United Insurance Holdings (UPC Insurance), the Florida headquartered expansive primary insurance group, is returning to the capital markets in search of reinsurance protection with a currently $100 million sized Armor Re II Ltd. (Series 2018-1) catastrophe bond issuance.
The transaction will feature four ceding companies which are all subsidiaries of United Insurance Holdings, sources told Artemis.
The Bermuda-registered Armor Re II Ltd. special purpose insurer (SPI) will issue a single tranche of Series 2018-1 notes, that will be sold to cat bond investors and the proceeds used to collateralize an underlying reinsurance agreement between the SPI and sponsor.
The Armor Re II 2018-1 cat bond will provide protection to United subsidiaries United Property & Casualty Insurance Co., Family Security Insurance Co., Interboro Insurance Co. and American Coastal Insurance.
The first three were previously beneficiaries of United’s Laetere Re cat bond, which was just a one-year deal, while American Coastal Insurance had previously sponsored three Armor Re Ltd. cat bonds of its own.
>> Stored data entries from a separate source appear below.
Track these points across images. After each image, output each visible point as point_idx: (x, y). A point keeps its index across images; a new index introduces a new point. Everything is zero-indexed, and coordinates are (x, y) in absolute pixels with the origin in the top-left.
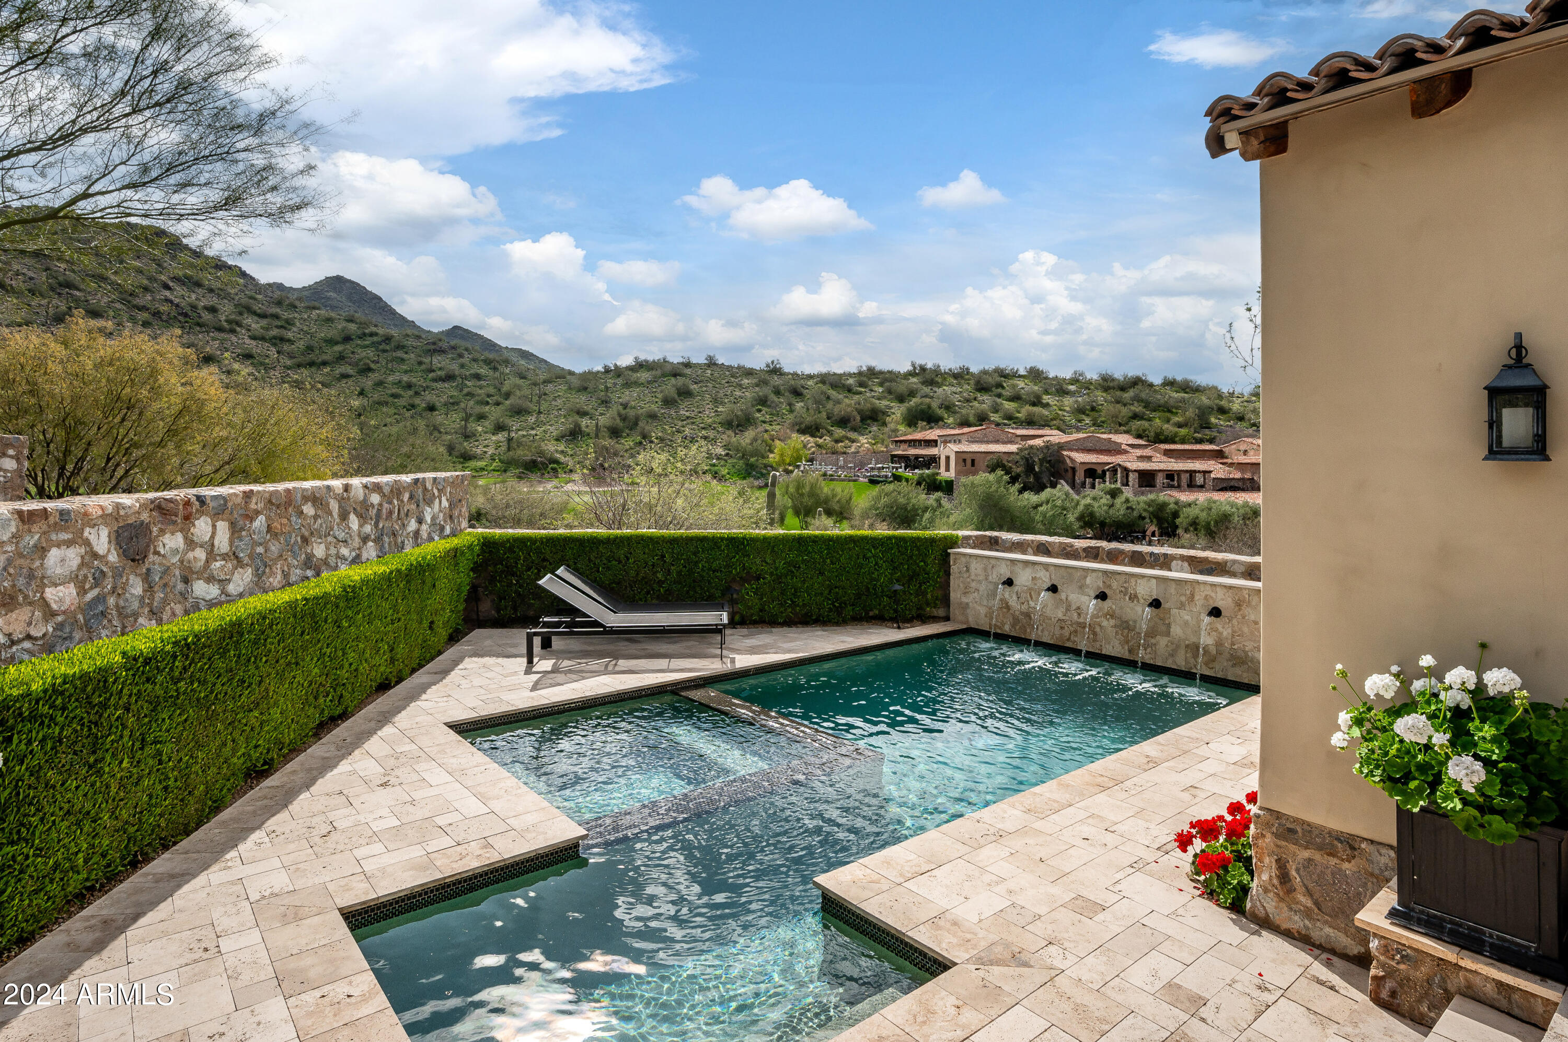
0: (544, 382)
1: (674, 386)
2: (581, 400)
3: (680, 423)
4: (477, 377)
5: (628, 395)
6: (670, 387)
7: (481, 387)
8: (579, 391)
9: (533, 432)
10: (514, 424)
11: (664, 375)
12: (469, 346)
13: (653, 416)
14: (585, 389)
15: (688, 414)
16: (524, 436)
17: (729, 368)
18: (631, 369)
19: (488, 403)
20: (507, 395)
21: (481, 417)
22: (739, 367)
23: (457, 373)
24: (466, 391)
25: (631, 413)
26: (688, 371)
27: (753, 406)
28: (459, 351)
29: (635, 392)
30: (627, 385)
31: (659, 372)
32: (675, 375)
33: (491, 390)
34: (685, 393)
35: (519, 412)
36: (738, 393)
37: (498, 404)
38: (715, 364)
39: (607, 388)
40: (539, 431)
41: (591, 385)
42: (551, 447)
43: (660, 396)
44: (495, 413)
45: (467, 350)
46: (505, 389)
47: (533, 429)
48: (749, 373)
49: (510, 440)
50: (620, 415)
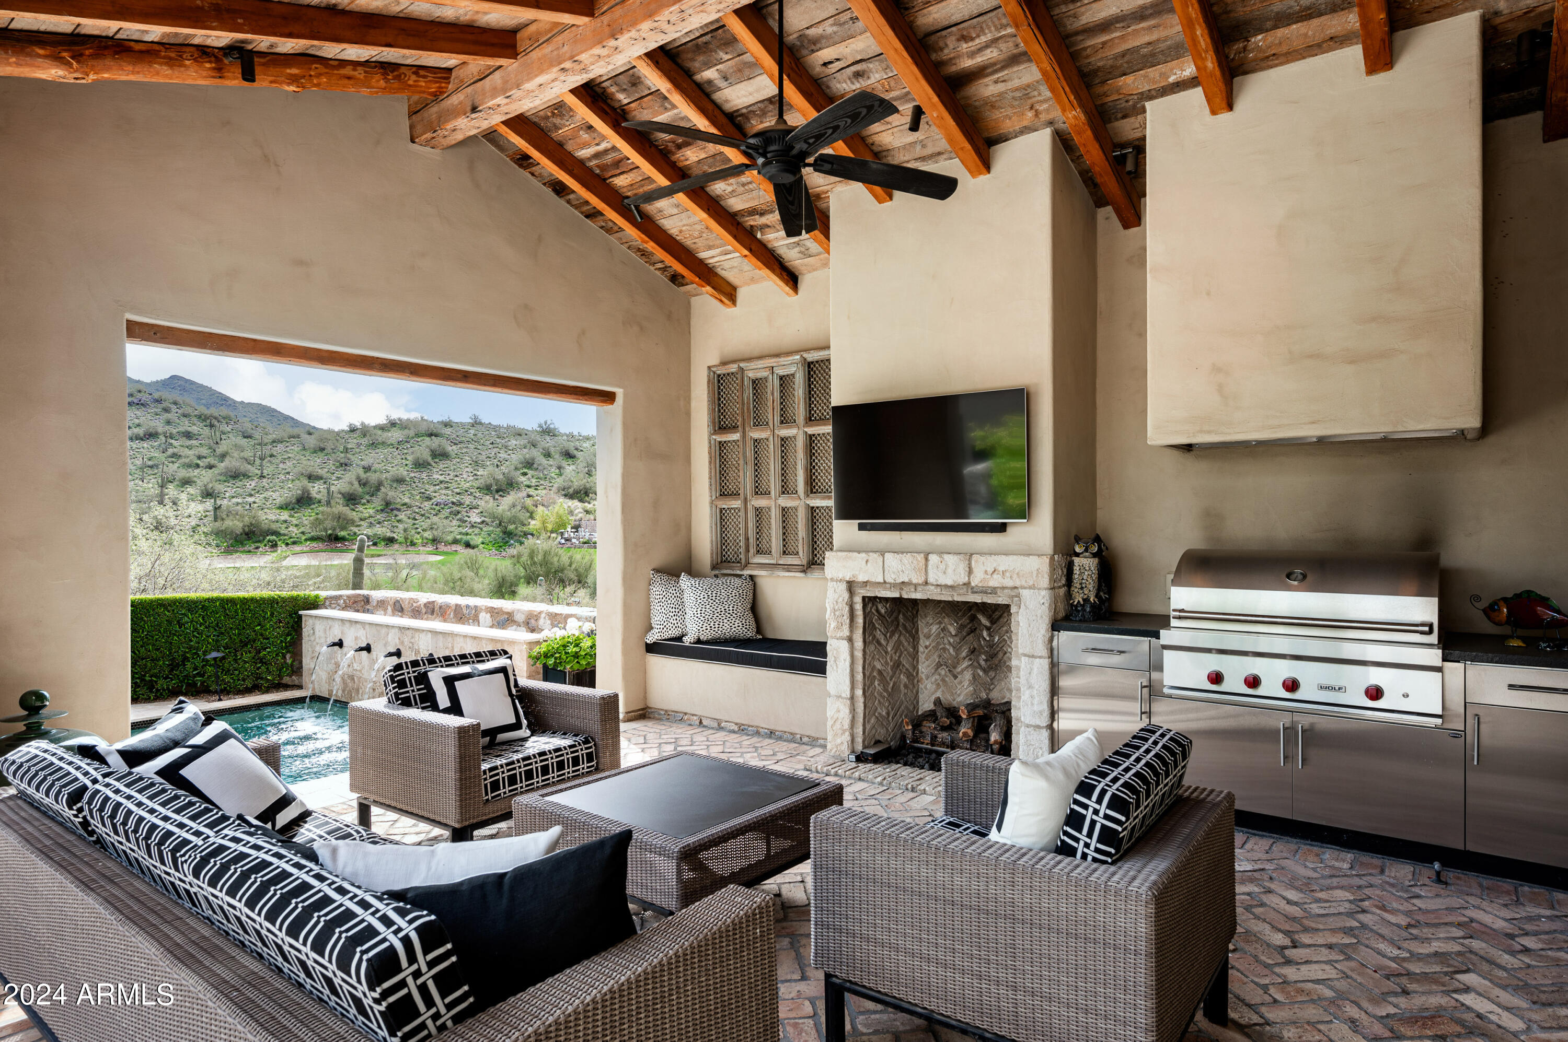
0: (274, 442)
1: (427, 447)
2: (315, 463)
3: (432, 488)
4: (188, 435)
5: (371, 458)
6: (423, 449)
7: (190, 447)
8: (315, 452)
9: (251, 500)
10: (228, 490)
11: (417, 435)
12: (179, 399)
13: (400, 481)
14: (322, 450)
15: (442, 478)
16: (238, 504)
17: (496, 428)
18: (382, 428)
19: (198, 466)
20: (223, 456)
21: (186, 482)
22: (508, 427)
23: (160, 430)
24: (170, 451)
25: (373, 477)
26: (448, 431)
27: (516, 469)
28: (164, 405)
29: (382, 453)
30: (373, 445)
31: (412, 433)
32: (430, 435)
33: (204, 451)
34: (440, 455)
35: (235, 475)
36: (503, 455)
37: (211, 467)
38: (481, 423)
39: (346, 450)
40: (258, 498)
41: (329, 446)
42: (269, 517)
43: (410, 458)
44: (204, 477)
45: (175, 403)
46: (220, 449)
47: (251, 495)
48: (519, 434)
49: (217, 508)
50: (359, 480)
However, United Insurance Holdings acquired American Coastal in late 2017 and so now the company has been folded into this UPC catastrophe bond issuance, although the Armor name is set to remain.
This currently $100 million issue seeks fully-collateralized U.S. named storm and earthquake coverage for UPC’s four subsidiaries, with the covered area being much of the Eastern, including Florida and Gulf states for named storm risks, and the earthquake exposed states that UPC operates in on the eastern and southern sides of the country for quake risks.
The single tranche of Armor Re II Series 2018-1 Class A notes will be exposed for a two-year risk period, with maturity slated for the end of May 2020, we understand.
The U.S. named storm and earthquake reinsurance coverage that the $100 million or more notes provide will be afforded on an indemnity trigger, per-occurrence and cascading basis, sources said.
The cascading nature of the coverage means that the attachment level for the notes will adjust throughout an annual risk period, as any qualifying loss events erode other layers of reinsurance protection that inure to the benefit of the cat bond.
The single $100 million tranche of Class A notes to be issued by Armor Re II Ltd. have an initial attachment probability of 1.15%, an initial expected loss of 1.07% and are being offered to ILS investors with coupon pricing in a range from 4% to 4.5%, we understand.
The notes would sit right near the top of the UPC reinsurance tower with an attachment point equivalent to $2.12 billion of losses to the insurer, although the stated attachment is just the $35 million retention at the foot of the tower, reflecting the fact the notes could cascade down as losses erode inuring layers of protection.
It’s encouraging to see United Insurance Holdings returning to the catastrophe bond market for this latest transaction and the growth of the firms portfolio, thanks to its acquisitions and expansive nature, could mean that its cat bond offerings grow over time.